A joyless, lightless domain, the Underworld features a palace of gray marble surrounded by gray marble walls at a distance of a thousand leagues. The sky above arches a featureless gray, though once in a while a body could swear that he sees the roof of an incredibly large cavern.

Hades, Lord of the Dead, rules this realm of the same name. Most people just call it the Underworld and have done with it. He's the most powerful being in the Gray Waste, bar none, and though he's classified as an intermediate power, most folks in the know call him a greater god. As the eldest brother of the chief of his pantheon and the first son of Cronus, he's not exactly weak.

Neither is he what a body would call jovial. In fat, he's downright gloomy most of the time. But sometimes his eyes light fire, and he becomes animated, almost lively. Like Hel of Niflheim, he can be approached by mortals, though he prefers not to have his time wasted by silly requests for a loved one to be brought back to life. Indeed, if it weren't for his wife Persephone, he wouldn't hear mortals at all.


Only a single double gate pierces the marble walls of Hades' realm. Constructed of beaten bronze, the gates have been dented and scarred by living heroes doing their best to get beyond and speak to Hades. The power allows them to remain damaged because it discourages other folks: If the greatest mortal heroes couldn't pass, what dopes does an ordinary berk have of getting in?

Besides, just beyond the gate prowls the three-headed hound, Cerberus. Unless a body can charm his way past or beat the stuffing from the dog, he's not likely to get too much farther. If someone slays the dog, it's simply returned to life by the will of Hades.


Beyond the great hound lies the rest of the realm. It's a place of blackened, stunted trees and wasted ground. Groves of black willows flourish, and one such grove holds a single white laurel inside. It's said that this laurel allows a petitioner to see back to the living world, returning his memories as he looks upon his children and grandchildren and so on down the line. Some souls come back from the grove with greater hope for their lives and their line; others come back weeping even more fiercely than before.


The lifeless, gray, wraithlike petitioners move only at the will of Hades. In fact, the whole realm seems deserted to a mortal traveler; that's because Hades hides his petitioners from most cutters, only to spring the unfortunates out when the intruder least expects it.

The petitioners are despairing and crude; their only emotion is paralyzing grief. This dull afterlife allows them considerable time to reflect on what they could've been if thy'd only taken the chance to try something new in their lives. Of course, if they realized what too much daring cost some people, they'd be glad of this state of being. See, just a little ways off from the bulk of the petitioners are the sods assigned particularly nasty fates in the Underworld.

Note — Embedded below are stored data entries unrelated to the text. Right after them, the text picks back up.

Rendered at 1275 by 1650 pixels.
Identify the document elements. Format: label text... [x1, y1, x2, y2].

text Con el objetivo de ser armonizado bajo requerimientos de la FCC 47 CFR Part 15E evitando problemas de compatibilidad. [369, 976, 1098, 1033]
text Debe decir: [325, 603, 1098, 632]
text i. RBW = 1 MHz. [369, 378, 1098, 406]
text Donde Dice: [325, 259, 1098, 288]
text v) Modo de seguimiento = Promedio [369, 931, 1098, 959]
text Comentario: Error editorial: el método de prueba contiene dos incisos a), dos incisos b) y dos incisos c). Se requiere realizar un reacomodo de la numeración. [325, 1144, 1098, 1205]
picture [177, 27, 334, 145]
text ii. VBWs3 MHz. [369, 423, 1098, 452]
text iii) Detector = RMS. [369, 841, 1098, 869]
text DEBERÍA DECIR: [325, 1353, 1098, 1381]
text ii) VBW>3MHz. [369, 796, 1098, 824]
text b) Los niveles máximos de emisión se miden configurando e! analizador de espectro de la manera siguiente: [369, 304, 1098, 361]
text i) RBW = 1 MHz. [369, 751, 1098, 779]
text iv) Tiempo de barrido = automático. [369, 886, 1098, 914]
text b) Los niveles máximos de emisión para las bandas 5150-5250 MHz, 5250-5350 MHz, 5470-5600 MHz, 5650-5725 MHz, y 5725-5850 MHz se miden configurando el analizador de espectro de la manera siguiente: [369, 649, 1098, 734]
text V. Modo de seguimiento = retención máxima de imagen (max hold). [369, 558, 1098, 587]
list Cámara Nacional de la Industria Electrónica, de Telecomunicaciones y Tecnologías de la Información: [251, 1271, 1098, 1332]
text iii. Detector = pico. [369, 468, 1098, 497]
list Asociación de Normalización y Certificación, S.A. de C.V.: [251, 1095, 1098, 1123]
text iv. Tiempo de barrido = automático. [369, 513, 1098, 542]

These berks dared to insult the very faces of the Olympian gods. Their names endure as the stuff of dire legends: Sisyphus, eternally struggling with his rock; the gaunt and emaciated Tantalus, with water and fruits just beyond his reach; Ixion, the would-be violator of Hera, spinning eternally in his wheel of flame; Peirithous, rooted on the chair of forgetfulness; and the Danaids, murderers of their husbands, forced to fill an endless and unfilling urn with water.


Site and Cities

There are no towns in Hades' realm, only the places of punishment and the great palace of Hades and Persephone. The palace isn't open for anyone to come and stay, though it's richly appointed and the vast halls echo with loneliness. It's the private residence of a power, built with love and desire for his young wife.

Still, a body can walk in the front doors and march straight ahead to the Twin Thrones that watch over the entire realm. Any derivation from this path is looked upon with extreme disfavor - anyone who'd dare the disfavor of a god of death is certainly worthy of the punishments meted out by said god.


Rivers run through the entire realm; it's said that the Styx itself has a place here, though no fee can convince a marraenoloth to pilot his skiff to the Underworld. It's well known that the River Lethe, the sweet waters of forgetfulness, flow through the Underworld. Though a petitioner forfeits any chance of returning to he world above when he drinks the waters, sometimes the temptation to forget his current miserable state is too much to resist.